*Directions*. Update the listing by replacing each "common name" with "vernacular name" and leave every other line as it stands.

-- begin Task inputs --

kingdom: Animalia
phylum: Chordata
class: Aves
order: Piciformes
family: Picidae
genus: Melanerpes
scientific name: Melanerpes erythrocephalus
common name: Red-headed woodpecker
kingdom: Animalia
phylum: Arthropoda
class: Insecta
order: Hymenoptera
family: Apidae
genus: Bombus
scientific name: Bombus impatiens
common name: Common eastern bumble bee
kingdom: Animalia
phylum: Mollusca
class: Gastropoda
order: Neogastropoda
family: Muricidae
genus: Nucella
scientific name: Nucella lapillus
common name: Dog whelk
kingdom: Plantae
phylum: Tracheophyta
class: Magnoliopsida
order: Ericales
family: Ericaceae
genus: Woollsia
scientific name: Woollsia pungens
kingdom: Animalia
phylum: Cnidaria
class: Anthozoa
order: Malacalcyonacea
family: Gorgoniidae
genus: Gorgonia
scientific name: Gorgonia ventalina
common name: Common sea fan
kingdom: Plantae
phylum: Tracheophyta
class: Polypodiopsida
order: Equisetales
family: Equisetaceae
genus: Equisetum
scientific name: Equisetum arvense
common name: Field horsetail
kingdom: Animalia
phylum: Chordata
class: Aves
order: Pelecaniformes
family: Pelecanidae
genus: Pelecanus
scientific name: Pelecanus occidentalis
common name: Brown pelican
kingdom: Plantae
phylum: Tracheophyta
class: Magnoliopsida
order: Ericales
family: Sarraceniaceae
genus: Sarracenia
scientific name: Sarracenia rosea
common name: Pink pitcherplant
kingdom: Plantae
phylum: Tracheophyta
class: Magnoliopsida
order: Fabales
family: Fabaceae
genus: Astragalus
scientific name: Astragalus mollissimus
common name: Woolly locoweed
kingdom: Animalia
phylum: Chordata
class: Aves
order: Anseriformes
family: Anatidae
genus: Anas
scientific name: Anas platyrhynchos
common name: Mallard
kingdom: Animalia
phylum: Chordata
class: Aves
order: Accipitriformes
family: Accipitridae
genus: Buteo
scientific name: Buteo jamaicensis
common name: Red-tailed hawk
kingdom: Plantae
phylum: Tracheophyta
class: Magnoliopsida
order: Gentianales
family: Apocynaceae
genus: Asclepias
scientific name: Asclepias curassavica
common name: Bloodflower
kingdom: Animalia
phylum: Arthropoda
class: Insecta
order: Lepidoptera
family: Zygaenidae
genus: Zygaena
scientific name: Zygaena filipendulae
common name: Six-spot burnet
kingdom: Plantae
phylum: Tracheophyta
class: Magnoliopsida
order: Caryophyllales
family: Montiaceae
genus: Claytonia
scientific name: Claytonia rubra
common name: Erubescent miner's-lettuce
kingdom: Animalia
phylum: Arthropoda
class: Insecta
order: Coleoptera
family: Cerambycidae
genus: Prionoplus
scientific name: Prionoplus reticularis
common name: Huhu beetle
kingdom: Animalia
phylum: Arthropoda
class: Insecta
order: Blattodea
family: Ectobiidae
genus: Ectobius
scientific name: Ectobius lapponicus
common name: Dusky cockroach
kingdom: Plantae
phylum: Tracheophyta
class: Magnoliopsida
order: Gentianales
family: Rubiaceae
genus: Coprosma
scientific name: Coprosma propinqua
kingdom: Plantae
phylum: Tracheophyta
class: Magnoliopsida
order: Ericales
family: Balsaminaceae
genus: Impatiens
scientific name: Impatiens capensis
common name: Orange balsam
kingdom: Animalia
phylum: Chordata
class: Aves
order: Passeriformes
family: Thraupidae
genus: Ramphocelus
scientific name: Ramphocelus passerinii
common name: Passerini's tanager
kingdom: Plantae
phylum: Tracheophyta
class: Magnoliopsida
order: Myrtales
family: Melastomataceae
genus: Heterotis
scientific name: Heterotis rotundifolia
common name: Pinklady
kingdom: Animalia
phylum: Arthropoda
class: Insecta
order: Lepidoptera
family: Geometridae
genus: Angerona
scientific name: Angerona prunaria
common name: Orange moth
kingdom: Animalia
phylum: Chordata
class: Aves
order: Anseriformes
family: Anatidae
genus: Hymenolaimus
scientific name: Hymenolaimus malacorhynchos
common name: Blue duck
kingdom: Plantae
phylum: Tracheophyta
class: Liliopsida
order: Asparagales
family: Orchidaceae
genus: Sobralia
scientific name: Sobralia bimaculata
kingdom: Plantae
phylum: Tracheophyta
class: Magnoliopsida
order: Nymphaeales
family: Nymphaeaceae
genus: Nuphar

-- end Task inputs --

*Response below*.
kingdom: Animalia
phylum: Chordata
class: Aves
order: Piciformes
family: Picidae
genus: Melanerpes
scientific name: Melanerpes erythrocephalus
vernacular name: Red-headed woodpecker
kingdom: Animalia
phylum: Arthropoda
class: Insecta
order: Hymenoptera
family: Apidae
genus: Bombus
scientific name: Bombus impatiens
vernacular name: Common eastern bumble bee
kingdom: Animalia
phylum: Mollusca
class: Gastropoda
order: Neogastropoda
family: Muricidae
genus: Nucella
scientific name: Nucella lapillus
vernacular name: Dog whelk
kingdom: Plantae
phylum: Tracheophyta
class: Magnoliopsida
order: Ericales
family: Ericaceae
genus: Woollsia
scientific name: Woollsia pungens
kingdom: Animalia
phylum: Cnidaria
class: Anthozoa
order: Malacalcyonacea
family: Gorgoniidae
genus: Gorgonia
scientific name: Gorgonia ventalina
vernacular name: Common sea fan
kingdom: Plantae
phylum: Tracheophyta
class: Polypodiopsida
order: Equisetales
family: Equisetaceae
genus: Equisetum
scientific name: Equisetum arvense
vernacular name: Field horsetail
kingdom: Animalia
phylum: Chordata
class: Aves
order: Pelecaniformes
family: Pelecanidae
genus: Pelecanus
scientific name: Pelecanus occidentalis
vernacular name: Brown pelican
kingdom: Plantae
phylum: Tracheophyta
class: Magnoliopsida
order: Ericales
family: Sarraceniaceae
genus: Sarracenia
scientific name: Sarracenia rosea
vernacular name: Pink pitcherplant
kingdom: Plantae
phylum: Tracheophyta
class: Magnoliopsida
order: Fabales
family: Fabaceae
genus: Astragalus
scientific name: Astragalus mollissimus
vernacular name: Woolly locoweed
kingdom: Animalia
phylum: Chordata
class: Aves
order: Anseriformes
family: Anatidae
genus: Anas
scientific name: Anas platyrhynchos
vernacular name: Mallard
kingdom: Animalia
phylum: Chordata
class: Aves
order: Accipitriformes
family: Accipitridae
genus: Buteo
scientific name: Buteo jamaicensis
vernacular name: Red-tailed hawk
kingdom: Plantae
phylum: Tracheophyta
class: Magnoliopsida
order: Gentianales
family: Apocynaceae
genus: Asclepias
scientific name: Asclepias curassavica
vernacular name: Bloodflower
kingdom: Animalia
phylum: Arthropoda
class: Insecta
order: Lepidoptera
family: Zygaenidae
genus: Zygaena
scientific name: Zygaena filipendulae
vernacular name: Six-spot burnet
kingdom: Plantae
phylum: Tracheophyta
class: Magnoliopsida
order: Caryophyllales
family: Montiaceae
genus: Claytonia
scientific name: Claytonia rubra
vernacular name: Erubescent miner's-lettuce
kingdom: Animalia
phylum: Arthropoda
class: Insecta
order: Coleoptera
family: Cerambycidae
genus: Prionoplus
scientific name: Prionoplus reticularis
vernacular name: Huhu beetle
kingdom: Animalia
phylum: Arthropoda
class: Insecta
order: Blattodea
family: Ectobiidae
genus: Ectobius
scientific name: Ectobius lapponicus
vernacular name: Dusky cockroach
kingdom: Plantae
phylum: Tracheophyta
class: Magnoliopsida
order: Gentianales
family: Rubiaceae
genus: Coprosma
scientific name: Coprosma propinqua
kingdom: Plantae
phylum: Tracheophyta
class: Magnoliopsida
order: Ericales
family: Balsaminaceae
genus: Impatiens
scientific name: Impatiens capensis
vernacular name: Orange balsam
kingdom: Animalia
phylum: Chordata
class: Aves
order: Passeriformes
family: Thraupidae
genus: Ramphocelus
scientific name: Ramphocelus passerinii
vernacular name: Passerini's tanager
kingdom: Plantae
phylum: Tracheophyta
class: Magnoliopsida
order: Myrtales
family: Melastomataceae
genus: Heterotis
scientific name: Heterotis rotundifolia
vernacular name: Pinklady
kingdom: Animalia
phylum: Arthropoda
class: Insecta
order: Lepidoptera
family: Geometridae
genus: Angerona
scientific name: Angerona prunaria
vernacular name: Orange moth
kingdom: Animalia
phylum: Chordata
class: Aves
order: Anseriformes
family: Anatidae
genus: Hymenolaimus
scientific name: Hymenolaimus malacorhynchos
vernacular name: Blue duck
kingdom: Plantae
phylum: Tracheophyta
class: Liliopsida
order: Asparagales
family: Orchidaceae
genus: Sobralia
scientific name: Sobralia bimaculata
kingdom: Plantae
phylum: Tracheophyta
class: Magnoliopsida
order: Nymphaeales
family: Nymphaeaceae
genus: Nuphar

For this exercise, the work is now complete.